Emerging studies suggest that whole genome sequencing provides an additional diagnostic yield of genomic variants compared with chromosomal microarray analysis in the etiologic diagnosis of infants and children with suspected genetic diseases. However, the application and evaluation of whole genome sequencing in prenatal diagnosis remains limited. This study aimed to evaluate the accuracy, efficacy, and incremental yield of whole genome sequencing compared with chromosomal microarray analysis for routine prenatal diagnosis. In this prospective study, a total of 185 unselected singleton fetuses with ultrasound structural anomalies were enrolled. In parallel, each sample was subjected to whole genome sequencing and chromosomal microarray analysis. Aneuploidies and copy number variations were detected and analyzed in a blinded fashion. Single nucleotide variations, and insertions and deletions were confirmed by Sanger sequencing, and trinucleotide repeats expansion variants were verified using PCR plus fragment-length analysis. Overall, genetic diagnosis of whole genome sequencing was encountered in 28 (15.1%) cases. Whole genome sequencing not only detected all these aneuploidies and copy number variations in 20 (10.8%) diagnosed cases identified by chromosomal microarray analysis, but also detected one case with an exonic deletion of COL4A2, and seven (3.8%) cases with single nucleotide variations/insertions and deletions. Additionally, three incidental findings were detected including an expansion of the trinucleotide repeat in ATXN3, a splice-sites variant in ATRX, and a ANXA11 missense mutation in a case of trisomy 21. Compared with chromosomal microarray analysis, whole genome sequencing increased the additional detection rate by 5.9% (11/185).
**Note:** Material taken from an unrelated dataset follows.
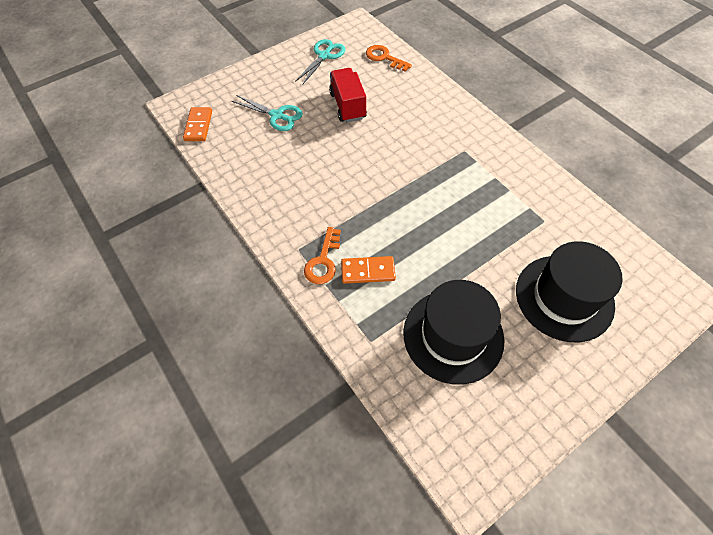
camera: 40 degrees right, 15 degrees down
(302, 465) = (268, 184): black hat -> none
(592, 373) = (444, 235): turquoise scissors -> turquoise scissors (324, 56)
Using whole genome sequencing, we detected not only aneuploidies and copy number variations, but also single nucleotide variations/insertions and deletions, trinucleotide repeat expansions, and exonic copy number variations with high accuracy in an acceptable turnaround time (3-4 weeks). Our results suggest that whole genome sequencing has the potential to be a new promising prenatal diagnostic test for fetal structural anomalies.